What this task involves
Beginning with the first line and ending with the one containing "Customers in collectivistic", copy the lines of the listing below exactly; omit everything else.
────────────────
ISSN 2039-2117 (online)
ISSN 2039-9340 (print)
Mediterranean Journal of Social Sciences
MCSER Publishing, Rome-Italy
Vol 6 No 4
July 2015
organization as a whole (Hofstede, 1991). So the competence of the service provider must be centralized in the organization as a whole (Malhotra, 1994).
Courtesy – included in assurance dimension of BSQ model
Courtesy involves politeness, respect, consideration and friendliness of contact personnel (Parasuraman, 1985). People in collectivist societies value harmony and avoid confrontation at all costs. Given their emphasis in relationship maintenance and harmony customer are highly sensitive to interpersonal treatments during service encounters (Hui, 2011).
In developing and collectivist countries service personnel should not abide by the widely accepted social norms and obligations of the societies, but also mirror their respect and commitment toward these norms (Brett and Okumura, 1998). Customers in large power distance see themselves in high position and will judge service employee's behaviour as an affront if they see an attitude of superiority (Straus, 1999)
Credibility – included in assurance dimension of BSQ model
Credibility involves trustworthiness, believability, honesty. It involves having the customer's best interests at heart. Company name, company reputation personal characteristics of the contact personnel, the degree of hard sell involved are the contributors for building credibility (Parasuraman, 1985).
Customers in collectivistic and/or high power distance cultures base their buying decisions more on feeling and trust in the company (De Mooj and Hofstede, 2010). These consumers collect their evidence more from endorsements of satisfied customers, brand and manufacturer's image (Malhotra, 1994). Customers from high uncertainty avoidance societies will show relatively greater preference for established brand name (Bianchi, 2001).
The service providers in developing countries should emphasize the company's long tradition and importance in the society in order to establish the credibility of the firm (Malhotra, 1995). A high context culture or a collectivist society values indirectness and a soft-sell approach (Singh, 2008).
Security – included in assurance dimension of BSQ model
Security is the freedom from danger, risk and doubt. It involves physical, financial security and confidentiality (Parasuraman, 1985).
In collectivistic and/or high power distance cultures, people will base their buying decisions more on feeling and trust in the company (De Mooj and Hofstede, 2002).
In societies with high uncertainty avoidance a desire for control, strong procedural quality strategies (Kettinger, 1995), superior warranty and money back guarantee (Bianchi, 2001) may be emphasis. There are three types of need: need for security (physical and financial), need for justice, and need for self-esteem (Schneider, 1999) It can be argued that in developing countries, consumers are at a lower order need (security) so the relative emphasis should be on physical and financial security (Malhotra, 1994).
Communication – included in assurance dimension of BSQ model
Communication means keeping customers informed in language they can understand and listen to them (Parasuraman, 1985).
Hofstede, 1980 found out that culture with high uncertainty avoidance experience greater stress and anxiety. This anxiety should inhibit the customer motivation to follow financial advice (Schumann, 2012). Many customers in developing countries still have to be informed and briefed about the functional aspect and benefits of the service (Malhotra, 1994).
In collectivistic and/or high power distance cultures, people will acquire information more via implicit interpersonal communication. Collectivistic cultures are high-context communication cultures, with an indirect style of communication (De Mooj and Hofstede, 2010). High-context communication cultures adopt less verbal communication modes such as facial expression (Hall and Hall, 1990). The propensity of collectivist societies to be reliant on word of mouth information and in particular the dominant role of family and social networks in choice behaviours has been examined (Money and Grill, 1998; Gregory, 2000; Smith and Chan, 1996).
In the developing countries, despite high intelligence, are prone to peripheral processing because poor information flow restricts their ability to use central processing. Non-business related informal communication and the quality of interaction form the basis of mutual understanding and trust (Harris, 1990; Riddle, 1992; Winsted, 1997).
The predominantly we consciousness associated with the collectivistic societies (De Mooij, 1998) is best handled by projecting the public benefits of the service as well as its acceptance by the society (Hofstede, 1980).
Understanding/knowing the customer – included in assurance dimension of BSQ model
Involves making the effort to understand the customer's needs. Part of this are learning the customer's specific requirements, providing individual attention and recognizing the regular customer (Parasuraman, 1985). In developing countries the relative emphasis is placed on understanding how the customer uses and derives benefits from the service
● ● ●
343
────────────────
Solution to this problem
ISSN 2039-2117 (online)
ISSN 2039-9340 (print)
Mediterranean Journal of Social Sciences
MCSER Publishing, Rome-Italy
Vol 6 No 4
July 2015
organization as a whole (Hofstede, 1991). So the competence of the service provider must be centralized in the organization as a whole (Malhotra, 1994).
Courtesy – included in assurance dimension of BSQ model
Courtesy involves politeness, respect, consideration and friendliness of contact personnel (Parasuraman, 1985). People in collectivist societies value harmony and avoid confrontation at all costs. Given their emphasis in relationship maintenance and harmony customer are highly sensitive to interpersonal treatments during service encounters (Hui, 2011).
In developing and collectivist countries service personnel should not abide by the widely accepted social norms and obligations of the societies, but also mirror their respect and commitment toward these norms (Brett and Okumura, 1998). Customers in large power distance see themselves in high position and will judge service employee's behaviour as an affront if they see an attitude of superiority (Straus, 1999)
Credibility – included in assurance dimension of BSQ model
Credibility involves trustworthiness, believability, honesty. It involves having the customer's best interests at heart. Company name, company reputation personal characteristics of the contact personnel, the degree of hard sell involved are the contributors for building credibility (Parasuraman, 1985).
Customers in collectivistic and/or high power distance cultures base their buying decisions more on feeling and trust in the company (De Mooj and Hofstede, 2010). These consumers collect their evidence more from endorsements of satisfied customers, brand and manufacturer's image (Malhotra, 1994). Customers from high uncertainty avoidance societies will show relatively greater preference for established brand name (Bianchi, 2001).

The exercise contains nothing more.